◆ What this task involves
Take the data below and filter it for lines containing the word "Average"; show each line found.

[Dataset entries]
************
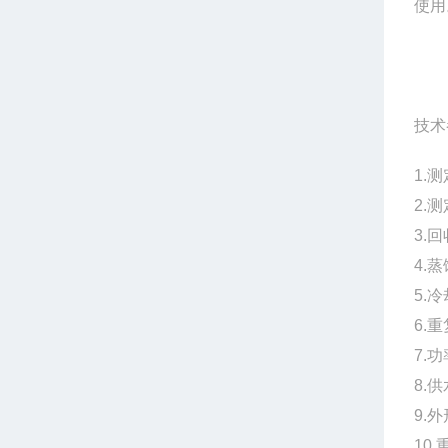
使用
技术
1.
2.测
3.
4.
5.
6.
7.
8.
9.外
10.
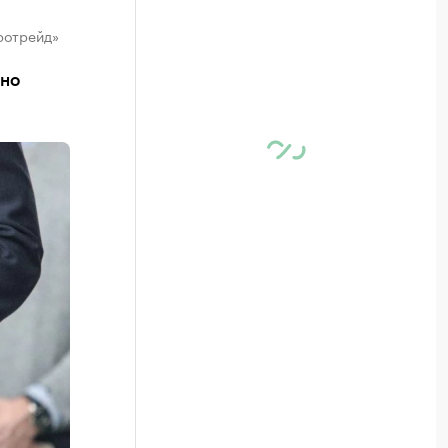
ротрейд»
ьно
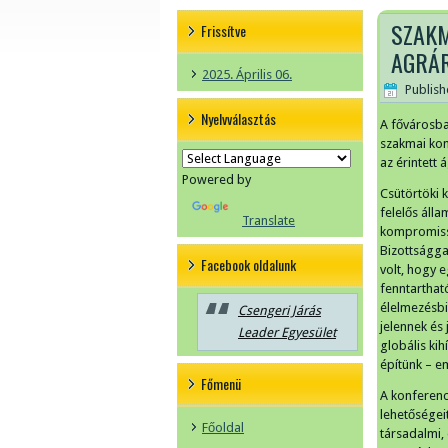
SZAKM
Frissítve
AGRÁR
2025. Április 06.
Publis
Nyelvválasztás
A fővárosba
szakmai kon
az érintett 
Powered by
Csütörtöki 
felelős áll
Translate
kompromissz
Bizottságga
Facebook oldalunk
volt, hogy 
fenntarthat
élelmezésbi
Csengeri Járás
jelennek és
Leader Egyesület
globális ki
építünk – em
Főmenü
A konferenc
lehetőségei
Főoldal
társadalmi,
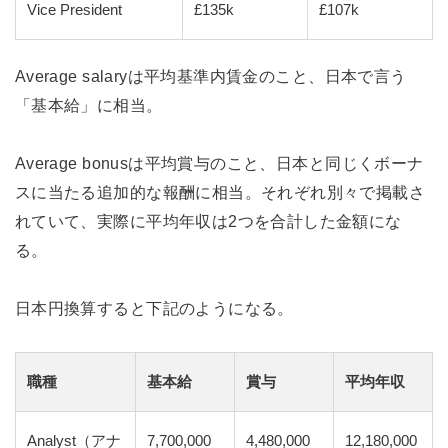
Vice President
£135k
£107k
Average salaryは平均基準内賃金のこと、日本で言う
「基本給」に相当。
Average bonusは平均賞与のこと、日本と同じくボーナ
スに当たる追加的な報酬に相当。それぞれ別々で掲載さ
れていて、実際に平均年収は2つを合計した金額にな
る。
日本円換算すると下記のようになる。
職種
基本給
賞与
平均年収
Analyst（アナ
7,700,000
4,480,000
12,180,000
************
◆ Exercise response
Average salaryは平均基準内賃金のこと、日本で言う
Average bonusは平均賞与のこと、日本と同じくボーナ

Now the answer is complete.